TASK INPUTS ▸
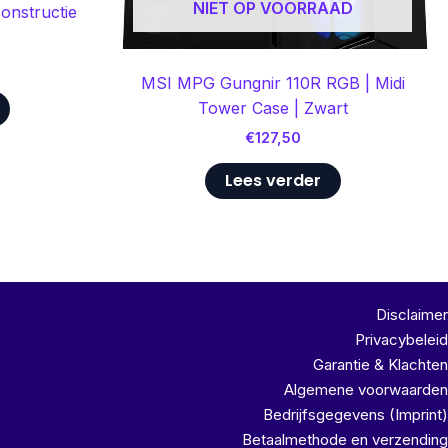
NIET OP VOORRAAD
constructie
MSI MPG Gungnir 110R RGB | Midi
Tower Case | Zwart
€
127,50
Lees verder
Disclaimer
Privacybeleid
Garantie & Klachten
Algemene voorwaarden
Bedrijfsgegevens (Imprint)
Betaalmethode en verzending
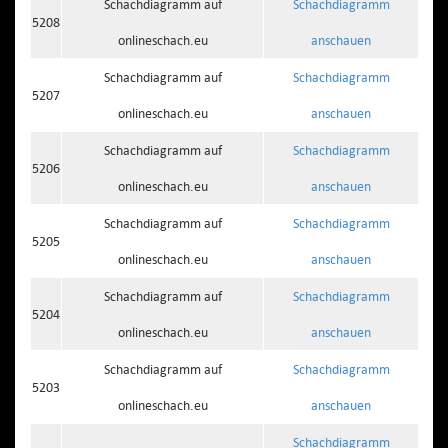
Schachdiagramm auf
Schachdiagramm
5208
onlineschach.eu
anschauen
Schachdiagramm auf
Schachdiagramm
5207
onlineschach.eu
anschauen
Schachdiagramm auf
Schachdiagramm
5206
onlineschach.eu
anschauen
Schachdiagramm auf
Schachdiagramm
5205
onlineschach.eu
anschauen
Schachdiagramm auf
Schachdiagramm
5204
onlineschach.eu
anschauen
Schachdiagramm auf
Schachdiagramm
5203
onlineschach.eu
anschauen
Schachdiagramm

THE TASK ▸
Reproduce, line for line, all of the text read from the material above. Leave the pictures out of your answer.

WORKED SOLUTION ▸
NIET OP VOORRAAD
constructie
MSI MPG Gungnir 110R RGB | Midi
Tower Case | Zwart
€
127,50
Lees verder
Disclaimer
Privacybeleid
Garantie & Klachten
Algemene voorwaarden
Bedrijfsgegevens (Imprint)
Betaalmethode en verzending
Schachdiagramm auf
Schachdiagramm
5208
onlineschach.eu
anschauen
Schachdiagramm auf
Schachdiagramm
5207
onlineschach.eu
anschauen
Schachdiagramm auf
Schachdiagramm
5206
onlineschach.eu
anschauen
Schachdiagramm auf
Schachdiagramm
5205
onlineschach.eu
anschauen
Schachdiagramm auf
Schachdiagramm
5204
onlineschach.eu
anschauen
Schachdiagramm auf
Schachdiagramm
5203
onlineschach.eu
anschauen
Schachdiagramm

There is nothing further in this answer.